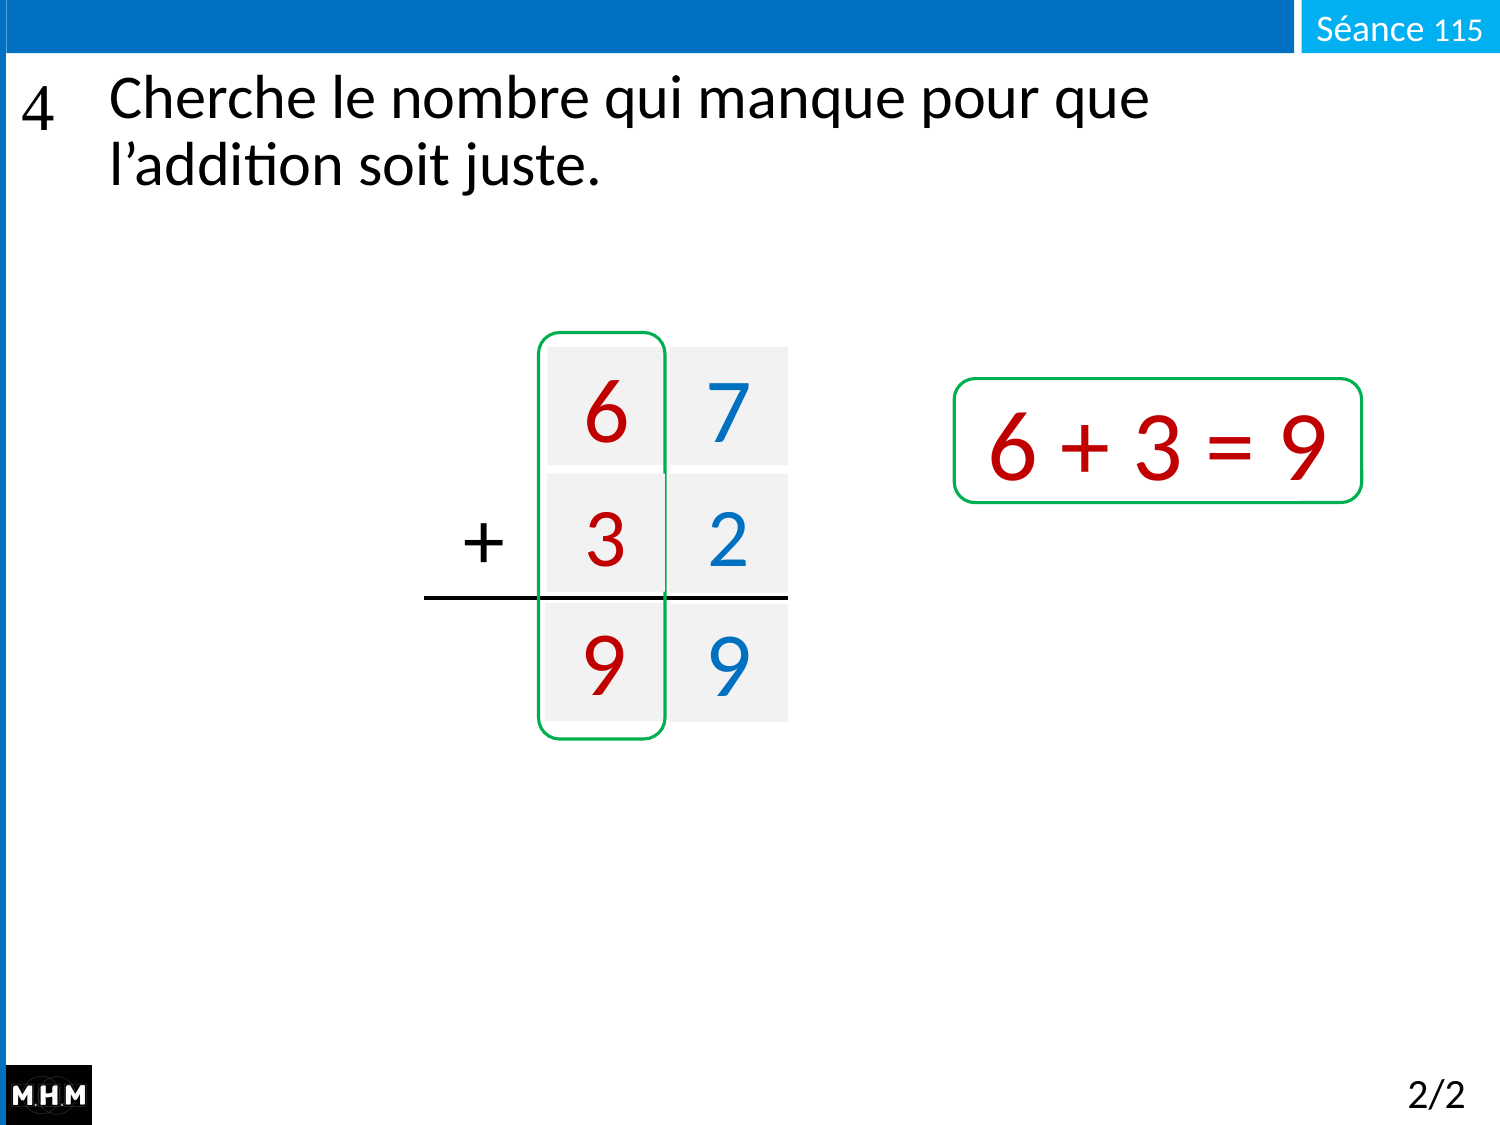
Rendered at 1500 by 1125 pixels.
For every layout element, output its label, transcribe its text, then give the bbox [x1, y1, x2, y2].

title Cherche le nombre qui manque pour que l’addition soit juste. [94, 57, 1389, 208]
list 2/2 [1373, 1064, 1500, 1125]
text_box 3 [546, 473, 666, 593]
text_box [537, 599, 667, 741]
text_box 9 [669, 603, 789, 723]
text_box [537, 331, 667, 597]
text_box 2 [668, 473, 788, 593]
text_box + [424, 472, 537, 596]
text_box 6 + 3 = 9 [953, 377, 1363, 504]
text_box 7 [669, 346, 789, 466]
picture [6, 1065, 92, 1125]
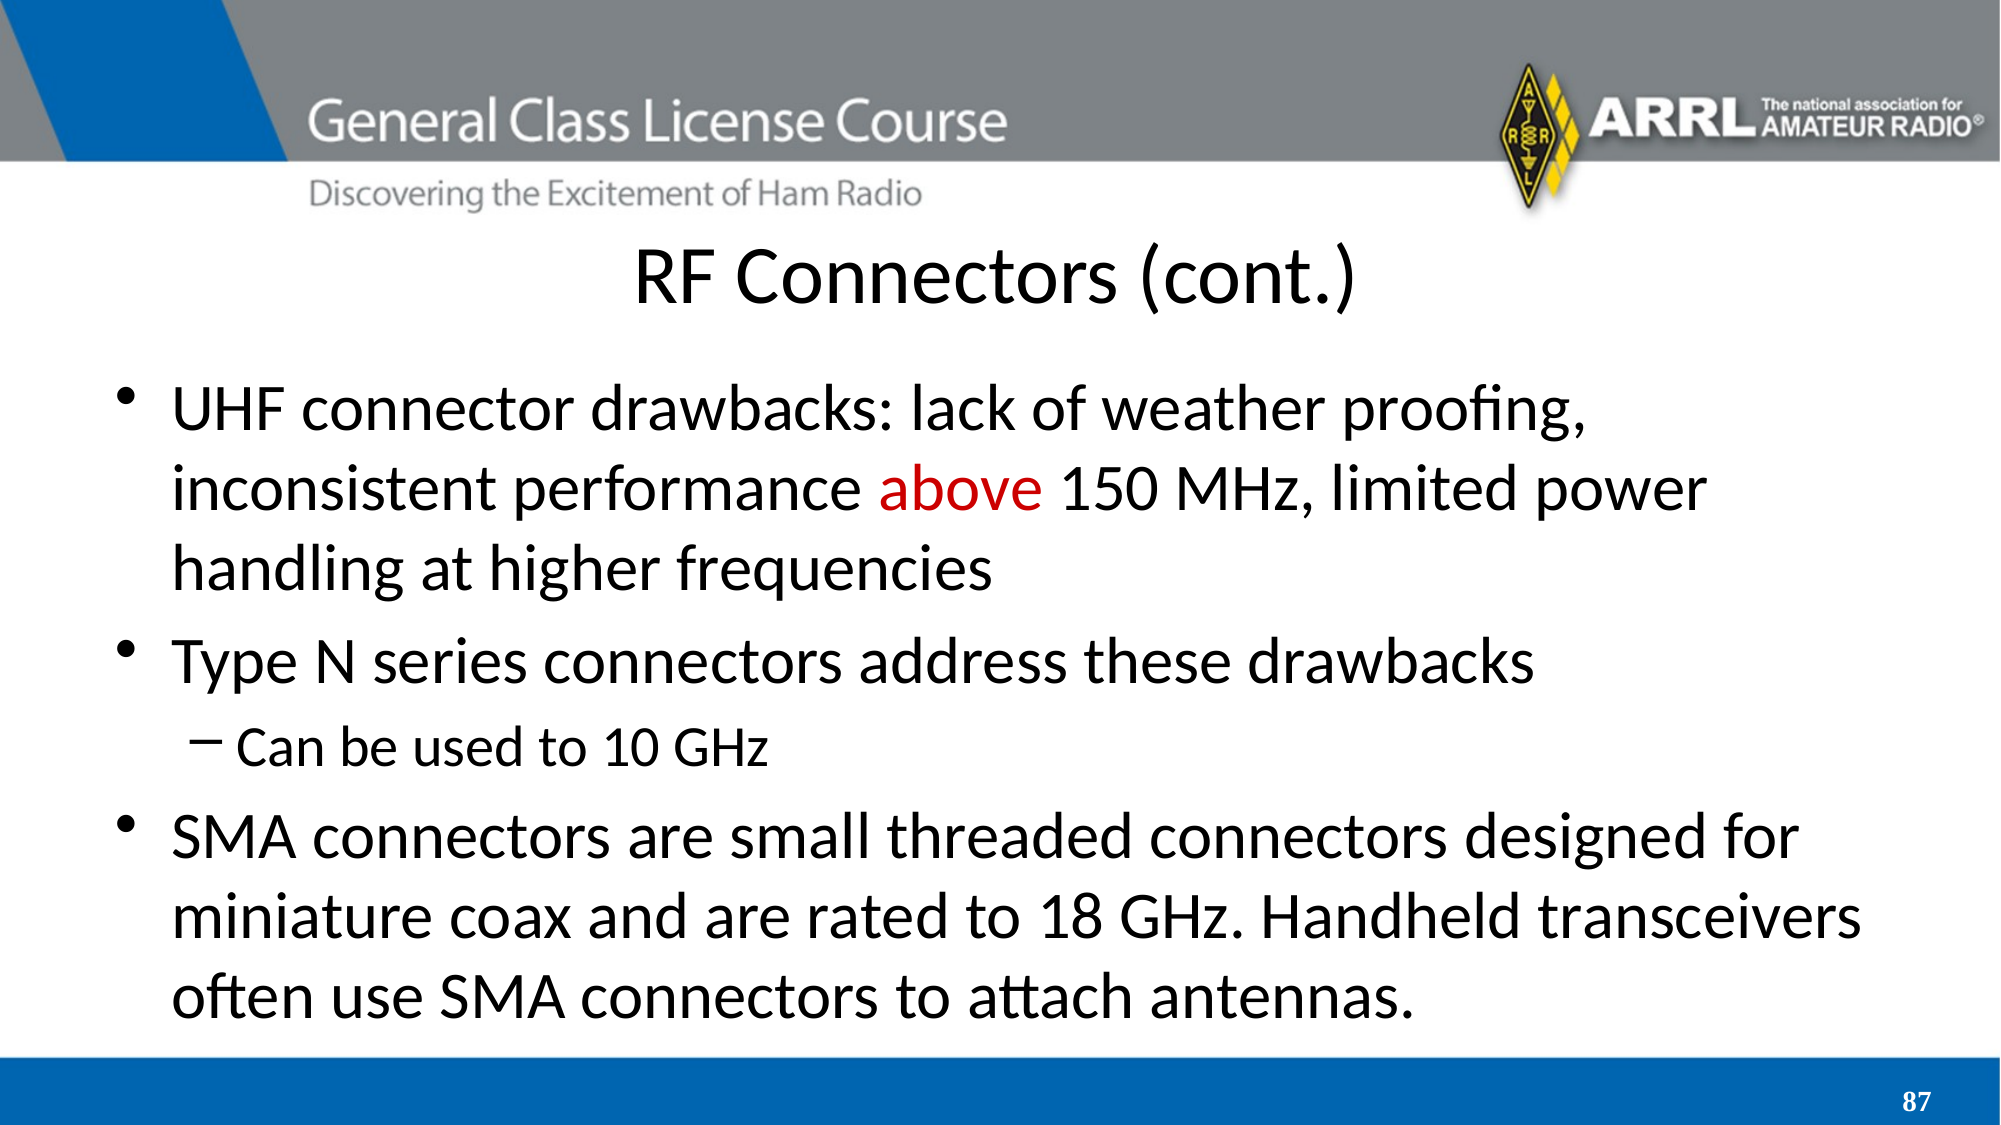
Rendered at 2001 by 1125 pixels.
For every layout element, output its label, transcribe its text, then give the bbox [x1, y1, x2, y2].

* **WORK INSTRUCTION**:
Could you give all the records again, exactly, minus the pictures?

* **THE ANSWER**:
Rendered at 1500 by 1125 pixels.
For every layout element, output its label, transcribe its text, then give the bbox [x1, y1, x2, y2].

title Cherche le nombre qui manque pour que l’addition soit juste. [94, 57, 1389, 208]
list 2/2 [1373, 1064, 1500, 1125]
text_box 3 [546, 473, 666, 593]
text_box [537, 599, 667, 741]
text_box 9 [669, 603, 789, 723]
text_box [537, 331, 667, 597]
text_box 2 [668, 473, 788, 593]
text_box + [424, 472, 537, 596]
text_box 6 + 3 = 9 [953, 377, 1363, 504]
text_box 7 [669, 346, 789, 466]
picture [6, 1065, 92, 1125]
Rendered at 2001 by 1125 pixels.
For every layout element, output its label, transcribe its text, then give the bbox [x1, y1, x2, y2].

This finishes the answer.